Bioinformatics prediction of overlapping frameshifted translation products in mammalian transcripts

Sebastien Ribrioux1*, Adrian Brüngger2, Birgit Baumgarten3, Klaus Seuwen3 and Markus R John3

Author Affiliations

1 Genedata AG, Maulbeerstrasse 46, CH-4016 Basel, Switzerland

2 Basilea Pharmaceutica AG, Grenzacherstrasse 487, CH-4005 Basel, Switzerland

3 Novartis Institutes for Biomedical Research, CH-4002 Basel, Switzerland

For all author emails, please log on.

BMC Genomics 2008, 9:122  doi:10.1186/1471-2164-9-122

Published: 6 March 2008

Abstract

Background

Exceptionally, a single nucleotide sequence can be translated in vivo in two different frames to yield distinct proteins.
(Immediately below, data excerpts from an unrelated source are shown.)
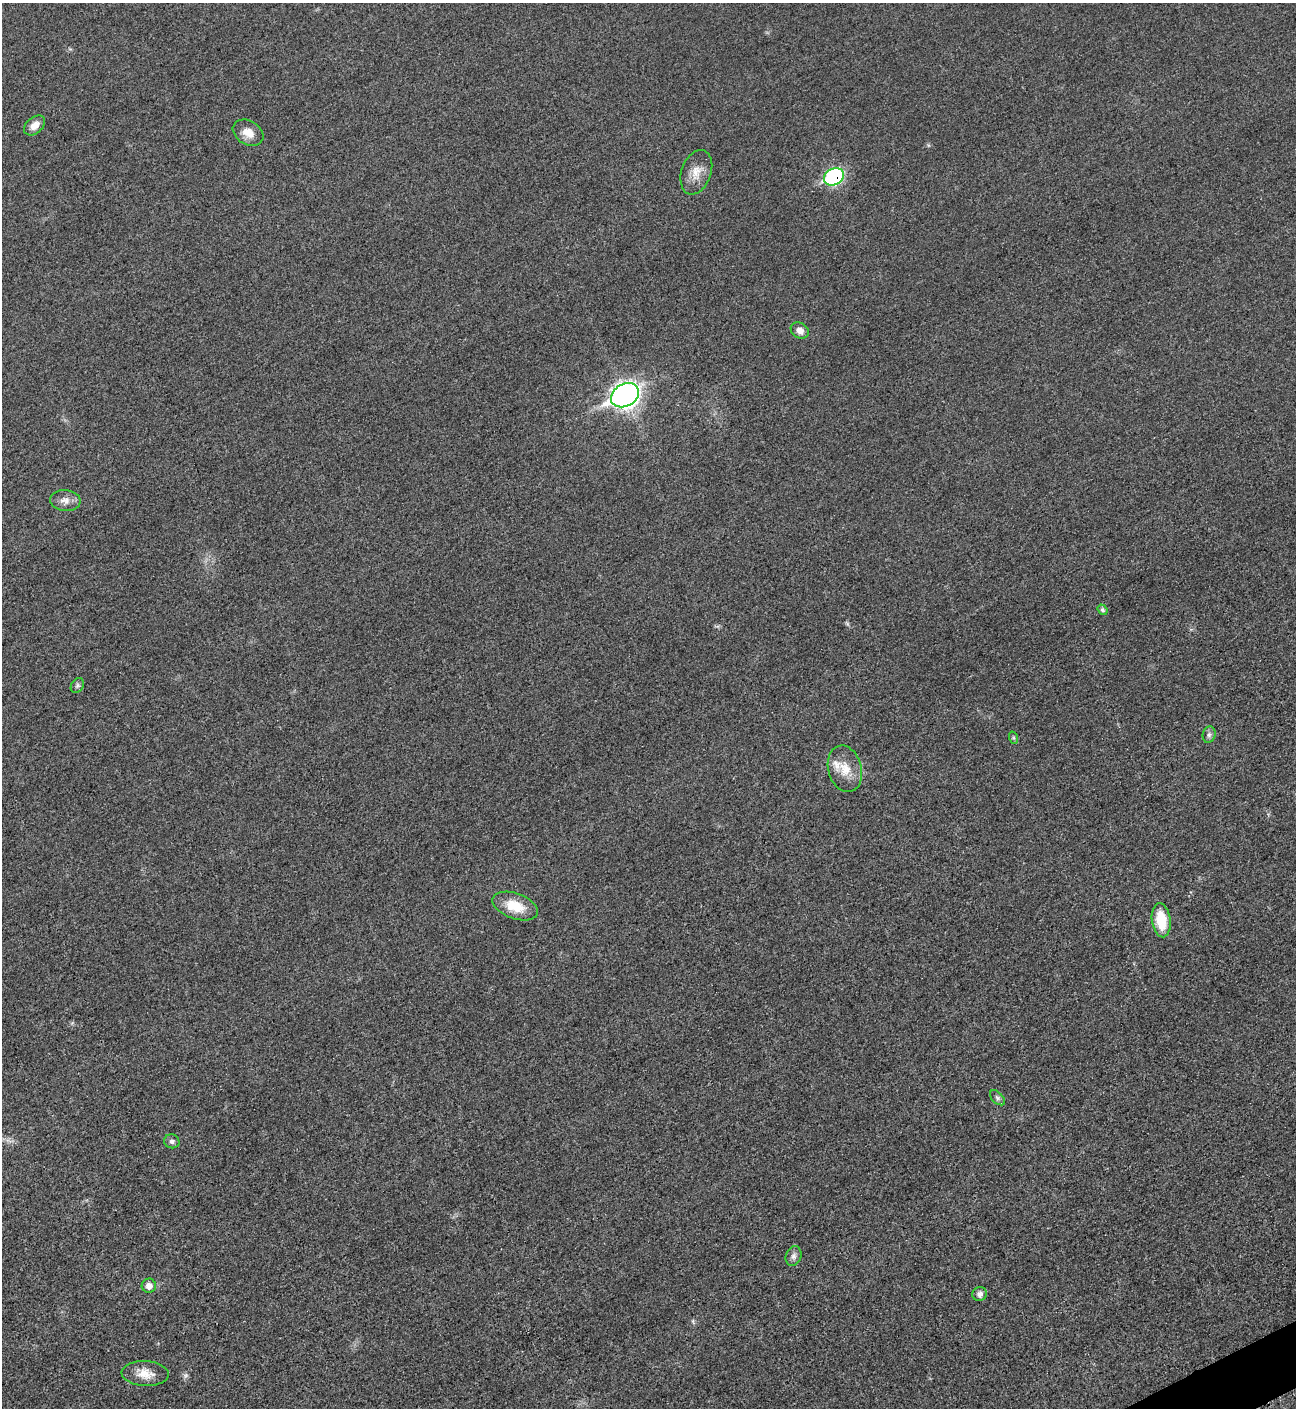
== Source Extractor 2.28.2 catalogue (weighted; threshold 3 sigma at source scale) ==
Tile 6 of 4 x 4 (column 2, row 2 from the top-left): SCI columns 1594-2887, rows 2830-4235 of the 5642 x 5651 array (HDU 1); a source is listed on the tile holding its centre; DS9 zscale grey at full resolution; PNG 1298 x 1410 px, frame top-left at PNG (2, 3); each listed source drawn as its Kron ellipse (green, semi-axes under 4 px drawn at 4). Shown black and unused: <1% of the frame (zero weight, under 3 of 5 exposures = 1% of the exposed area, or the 3 px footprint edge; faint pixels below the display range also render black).
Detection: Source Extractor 2.28.2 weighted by HDU 2 'WHT'; one run over the whole footprint, this tile lists its part. Background 0.0198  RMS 0.0051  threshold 0.0229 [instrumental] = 3 sigma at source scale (4.5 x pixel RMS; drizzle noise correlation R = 1.50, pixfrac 1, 0.05/0.05 arcsec/px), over >= 5 px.
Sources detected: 21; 1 inside a brighter listed object's ellipse — not listed separately; the other 20 listed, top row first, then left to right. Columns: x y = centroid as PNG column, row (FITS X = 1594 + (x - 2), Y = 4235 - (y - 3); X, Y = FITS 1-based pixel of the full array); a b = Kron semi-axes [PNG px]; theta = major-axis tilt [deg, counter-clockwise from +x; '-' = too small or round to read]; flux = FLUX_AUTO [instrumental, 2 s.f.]
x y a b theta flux
35 125 12 8 40 4.1
248 133 16 12 -31 5.6
696 172 23 14 70 7.3
834 177 10 8 29 64
800 331 9 7 -33 3.3
625 395 15 11 28 260
65 500 15 10 -6 4
1102 610 5 4 - 0.94
77 686 8 6 58 1.1
1209 735 8 6 74 1.5
1014 738 6 4 -71 0.76
845 769 24 16 -75 9.6
515 906 24 12 -19 12
1161 920 17 9 -83 16
997 1098 9 5 -46 1.3
172 1141 7 7 - 1.5
793 1256 10 7 68 2.1
149 1286 7 7 - 3.3
980 1294 7 7 - 2.2
145 1374 23 12 -3 7.3
Overlapping masked pixels (flux is a lower limit): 1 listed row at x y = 834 177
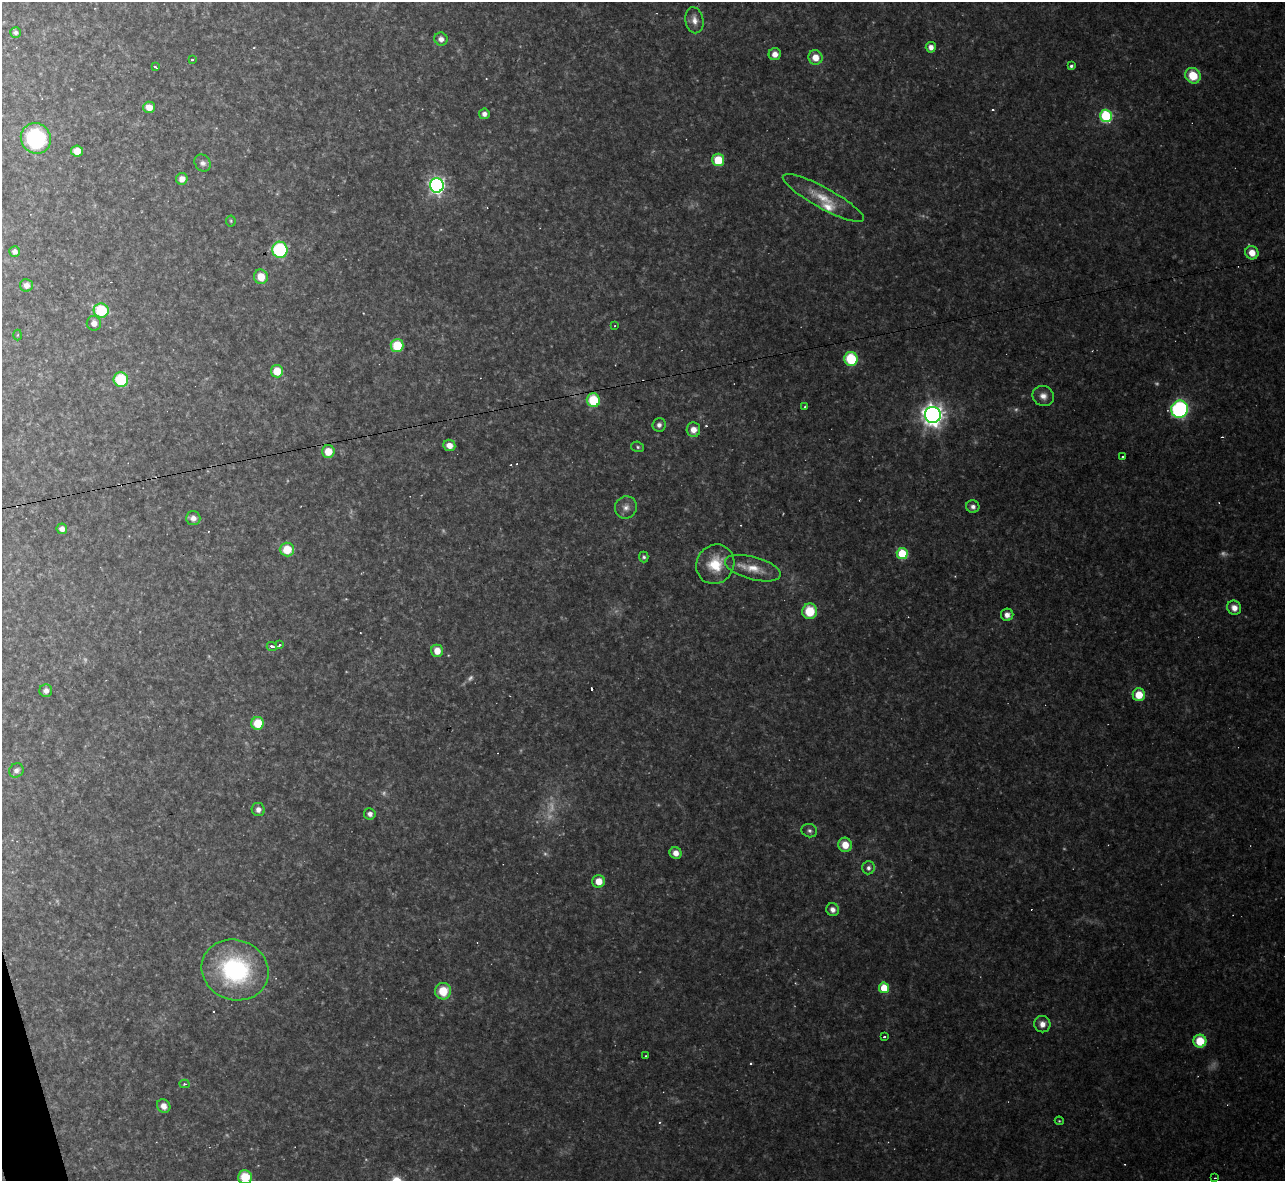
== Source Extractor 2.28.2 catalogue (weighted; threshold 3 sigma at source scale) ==
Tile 7 of 4 x 4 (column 3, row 2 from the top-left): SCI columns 2567-3849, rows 2499-3677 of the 5132 x 5115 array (HDU 1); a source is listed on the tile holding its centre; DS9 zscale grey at full resolution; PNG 1287 x 1183 px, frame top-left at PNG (2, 2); each listed source drawn as its Kron ellipse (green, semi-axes under 4 px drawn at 4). Shown black and unused: <1% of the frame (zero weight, under 2 of 3 exposures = <1% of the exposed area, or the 3 px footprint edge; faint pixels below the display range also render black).
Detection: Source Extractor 2.28.2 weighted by HDU 2 'WHT'; one run over the whole footprint, this tile lists its part. Background 0.175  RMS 0.015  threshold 0.0657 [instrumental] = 3 sigma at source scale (4.5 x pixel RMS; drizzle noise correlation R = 1.50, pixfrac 1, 0.05/0.05 arcsec/px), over >= 5 px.
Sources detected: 105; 10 too faint to see at this stretch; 10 cosmic-ray / hot-pixel residue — neither listed nor drawn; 1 inside a brighter listed object's ellipse — not listed separately; the other 84 listed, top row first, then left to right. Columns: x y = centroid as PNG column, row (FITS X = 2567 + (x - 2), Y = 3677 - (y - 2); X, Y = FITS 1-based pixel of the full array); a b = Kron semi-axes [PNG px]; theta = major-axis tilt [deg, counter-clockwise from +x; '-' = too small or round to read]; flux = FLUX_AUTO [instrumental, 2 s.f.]
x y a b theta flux
694 20 13 9 -80 11
16 33 5 5 - 4.3
441 39 7 6 - 8.3
931 47 5 5 - 8.9
775 54 6 6 - 11
815 57 7 7 - 18
192 60 3 3 - 3.5
1071 66 4 4 - 3.5
155 67 3 3 - 13
1193 76 8 7 - 38
149 107 6 5 - 15
484 114 5 5 - 6.8
1106 116 6 6 - 170
36 138 15 14 - 160
77 151 6 5 - 20
718 160 6 6 - 44
203 163 9 7 -53 6.5
182 179 6 5 - 11
437 185 7 7 - 460
823 198 46 10 -29 36
231 221 5 5 - 2
280 250 8 8 - 130
15 252 5 5 - 6.9
1252 253 7 6 - 17
261 277 7 7 - 25
26 285 6 6 - 9.2
101 310 7 7 - 66
94 323 7 7 - 10
615 326 4 3 - 1.4
18 335 5 3 - 1.5
397 345 6 6 - 54
851 359 7 6 - 81
277 371 6 6 - 31
121 379 7 7 - 68
1043 396 11 10 - 11
593 400 7 6 - 61
805 407 3 3 - 4.2
1180 409 8 8 - 300
933 415 8 8 - 1200
659 425 6 6 - 5.8
693 430 7 6 - 13
449 445 6 5 - 13
638 447 6 5 - 2.9
328 451 6 6 - 26
1123 456 3 2 - 2.5
626 507 11 11 - 10
973 507 6 6 - 6.2
193 518 7 7 - 7.4
62 529 5 5 - 8
287 549 7 7 - 34
902 554 5 5 - 79
644 557 5 4 - 3.1
715 564 20 18 58 43
753 568 29 11 -15 27
1234 608 7 6 - 12
810 611 8 7 - 42
1007 615 6 6 - 9.8
279 645 4 3 - 1.7
272 647 5 3 - 7.3
437 651 6 6 - 18
46 691 6 6 - 7.4
1139 695 6 6 - 31
258 723 6 6 - 40
16 770 7 6 - 5.8
258 810 7 6 - 7.3
370 814 6 5 - 6.6
809 831 8 6 -17 4.5
845 845 7 6 - 22
676 853 6 5 - 12
868 868 6 6 - 5.9
599 881 6 6 - 20
833 909 6 6 - 8.1
235 970 34 30 -21 200
884 988 5 5 - 39
443 991 8 8 - 38
1042 1024 8 8 - 11
884 1037 3 3 - 2.7
1200 1041 6 6 - 43
646 1056 2 2 - 1.7
185 1084 5 4 - 3.1
164 1106 7 6 - 11
1059 1121 4 4 - 1.4
245 1177 7 6 - 41
1215 1178 3 2 - 1.2
Isophote crosses this tile's border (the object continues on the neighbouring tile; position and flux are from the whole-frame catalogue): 1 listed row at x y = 245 1177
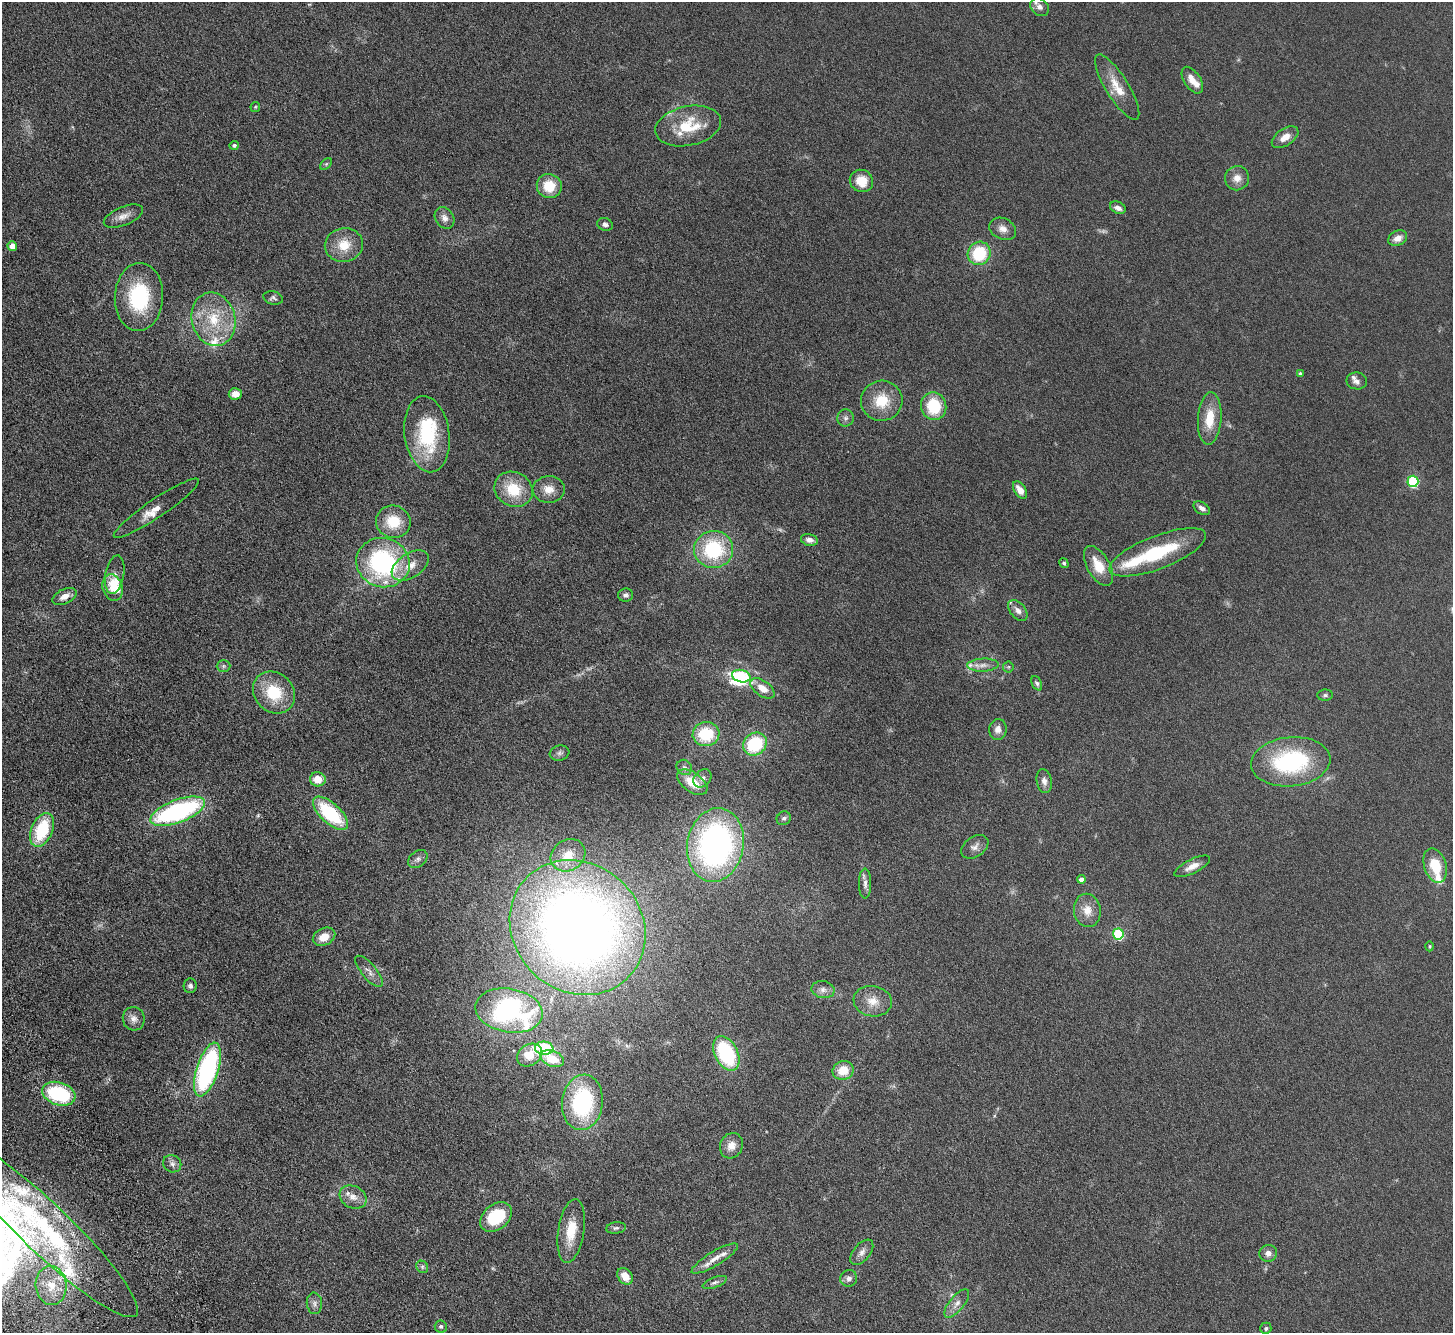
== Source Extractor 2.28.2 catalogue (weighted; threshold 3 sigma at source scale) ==
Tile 7 of 4 x 4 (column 3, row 2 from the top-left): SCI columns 3004-4454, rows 2904-4234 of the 6006 x 5937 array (HDU 1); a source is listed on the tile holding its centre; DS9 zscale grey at full resolution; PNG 1455 x 1335 px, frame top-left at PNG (2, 2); each listed source drawn as its Kron ellipse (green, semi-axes under 4 px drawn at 4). Nothing masked; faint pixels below the display range render black.
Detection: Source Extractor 2.28.2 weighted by HDU 2 'WHT'; one run over the whole footprint, this tile lists its part. Background 0.0462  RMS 0.0061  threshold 0.025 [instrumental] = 3 sigma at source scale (4.09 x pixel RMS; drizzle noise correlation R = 1.36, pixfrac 0.8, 0.05/0.05 arcsec/px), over >= 5 px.
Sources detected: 140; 3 too faint to see at this stretch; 1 inside a brighter object's white glare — neither listed nor drawn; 18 inside a brighter listed object's ellipse — not listed separately; the other 118 listed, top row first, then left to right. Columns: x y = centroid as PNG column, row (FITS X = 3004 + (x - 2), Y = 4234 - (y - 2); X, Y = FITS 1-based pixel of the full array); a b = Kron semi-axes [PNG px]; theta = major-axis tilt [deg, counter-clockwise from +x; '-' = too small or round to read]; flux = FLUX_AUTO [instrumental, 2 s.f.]
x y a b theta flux
1040 7 10 8 -42 2.5
1192 80 15 8 -57 5.3
1117 87 38 11 -58 10
255 107 5 4 - 0.58
688 126 33 19 12 21
1285 137 15 8 34 4.8
234 145 5 4 - 0.96
326 164 7 4 45 0.76
1237 178 12 12 - 4.4
861 181 12 11 - 8.6
549 186 12 12 - 11
1118 208 8 5 -28 2.7
123 216 21 9 22 4.3
444 218 11 9 -57 3
605 224 8 6 -21 1.8
1003 229 14 10 -27 3.7
1398 238 10 7 28 4.2
344 245 19 17 8 11
12 246 5 4 - 4.8
979 253 12 11 - 24
139 297 34 24 87 39
273 298 10 6 -13 1.4
213 319 27 21 -75 22
1300 373 4 4 - 0.97
1357 381 10 8 -10 2.3
235 394 6 5 - 5.1
882 401 21 20 - 14
934 406 14 12 -75 20
846 418 8 8 - 1.8
1210 419 26 12 86 13
427 434 38 22 -82 40
1413 481 6 5 - 47
514 489 20 17 -29 17
549 489 16 13 1 6.2
1020 490 10 5 -55 3.9
156 508 51 9 34 5.9
1202 508 9 6 -31 2.3
393 522 17 16 - 14
809 540 9 5 -13 2.8
714 549 19 18 - 37
1158 552 51 16 21 35
383 563 27 24 -19 74
1064 563 5 4 - 0.93
410 566 21 12 33 7.9
1098 566 22 11 -61 11
115 575 19 9 80 3.5
113 588 14 10 -73 7.5
626 595 8 6 8 1.4
65 596 13 7 25 4
1018 610 12 7 -51 2.8
983 665 16 6 3 3.2
223 666 7 6 - 1.3
1008 667 5 5 - 0.75
741 676 9 6 -12 41
1037 683 8 4 -64 1.1
762 688 14 7 -36 6.8
274 692 22 19 -44 20
1325 695 8 5 2 1.1
998 729 10 8 81 3.1
706 734 13 12 - 21
755 744 12 10 39 29
559 753 10 7 10 1.7
1291 762 40 24 6 57
684 767 8 7 - 1.5
702 778 10 8 45 2.5
318 779 8 7 - 7.1
1044 781 12 7 -79 2.8
692 782 17 9 -36 10
178 811 29 11 20 85
330 813 22 10 -43 37
784 818 7 6 - 1.2
42 830 18 10 67 28
715 845 37 28 80 160
975 847 15 10 35 2.8
568 855 18 15 35 9.7
418 859 11 8 39 1.9
1435 865 18 11 -74 15
1192 866 19 7 27 4.2
1081 879 4 4 - 3.3
865 884 15 6 -90 2.6
1087 910 17 13 -81 6.5
578 928 71 64 -43 530
1118 934 5 5 - 40
324 937 12 8 26 6.2
1430 946 5 3 - 0.48
369 971 19 7 -50 3.4
190 986 7 6 - 1.4
823 990 11 8 -11 2.7
873 1001 19 15 -9 7.5
509 1011 34 22 -10 93
134 1019 12 11 - 3.3
544 1048 9 6 -6 41
726 1053 18 11 -63 43
529 1055 13 10 34 10
552 1058 12 7 -18 10
207 1069 28 11 72 99
843 1070 10 9 - 8.8
59 1094 17 11 -18 38
582 1102 28 20 83 59
731 1146 13 11 65 5
172 1164 9 8 - 2.1
353 1197 14 11 -29 4.6
496 1217 18 12 39 25
616 1228 10 5 8 1.4
46 1229 125 24 -44 100
571 1231 32 13 81 12
862 1252 15 8 50 3
1268 1253 9 8 - 2.6
715 1259 26 7 31 5.4
422 1267 6 5 - 1
625 1276 9 6 -52 6.1
849 1278 8 8 - 2.3
715 1282 13 5 20 1.7
51 1286 19 15 -86 12
314 1303 11 7 -84 2.2
957 1303 17 7 51 3.6
441 1326 6 6 - 1
1266 1328 6 5 - 0.99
In the case of the G-protein alpha subunit XL-alpha-s transcript, a frameshifted open reading frame (ORF) in exon 1 is translated to yield a structurally distinct protein called Alex, which plays a role in platelet aggregation and neurological processes. We carried out a novel bioinformatics screen for other possible dual-frame translated sequences, based on comparative genomics.

Results

Our method searched human, mouse and rat transcripts in frames +1 and -1 for ORFs which are unusually well conserved at the amino acid level. We name these conserved frameshifted overlapping ORFs 'matreshkas' to reflect their nested character. Select findings of our analysis revealed that the G-protein coupled receptor GPR27 is entirely contained within a frame -1 matreshka, thrombopoietin contains a matreshka which spans ~70% of its length, platelet glycoprotein IIIa (ITGB3) contains a matreshka with the predicted characteristics of a secreted peptide hormone, while the potassium channel KCNK12 contains a matreshka spanning >400 amino acids.

Conclusion

Although the in vivo existence of translated matreshkas has not been experimentally verified, this genome-wide analysis provides strong evidence that substantial overlapping coding sequences exist in a number of human and rodent transcripts.